# Transport From OH to NY?



## UrbanBeagles (Aug 13, 2007)

Is there anyone here involved in transport that can get a 50-ish lb coonhound from the north eastern Ohio area to NYC? We *may* be able to shorten the trip and have a pickup in PA, but nothing confirmed on this. The rescue lady can't make the entire drive, and my car is junked so I am 1000% useless in that area  

Dog was pulled from a $***hole pound. Very, very bad conditions, high kill. Has had aprox 10 foster homes in 2 weeks. We have had NIGHTMARE issues with the rescue that was supposed to help w/ transport. Dumped them, now still need a way to get this dog here next week. The rescue lady is a saint. Most here that know me realize I would not work with anyone I thought was greedy or disreputable in any way. Literally. Saint. She needs a break on this one. PM me for more info if you think you can help or know a way we can transport her. It's either volunteer transport or we'll have to hire a dog hauler, and both our budgets are shot. 
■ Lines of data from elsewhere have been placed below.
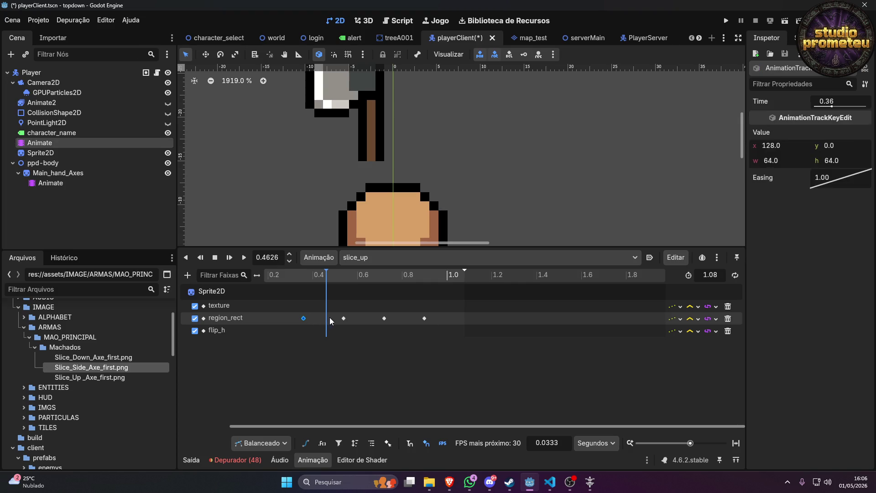
pyautogui.click(343, 318)
pyautogui.click(385, 318)
pyautogui.moveTo(406, 273)
pyautogui.mouseDown()
pyautogui.moveTo(297, 278)
pyautogui.moveTo(397, 286)
pyautogui.mouseUp()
OR - if anyone in the OH/PA area can adopt this dog in lieu of her coming here, AWESOME! She is not your average dog. This is a good one that must have gotten lost from a coonhunter that paid top dollar for her at one point. This is a young, healthy dog that is VERY quick to learn obedience but needs a good sized yard and an owner that can give her an outlet for her energy. She would excell in obed trials ...

Thanks 

2yo treeing walker(mix?) coondawg (they have her listed as a foxhound but that she is not - she is out of this shelter for 2 weeks and is with the rescue lady now) 
http://www.petfinder.com/petnote/displaypet.cgi?petid=13239941


----------



## UrbanBeagles (Aug 13, 2007)

Just to update - thank you to everyone who sent a PM. Appreciate the offers to help 

We definitely have transport to northern NJ & may have even found someone who can get her from there all the way to NYC! Thishas definitely been a huge relief!!! Again, thanks for the help!


----------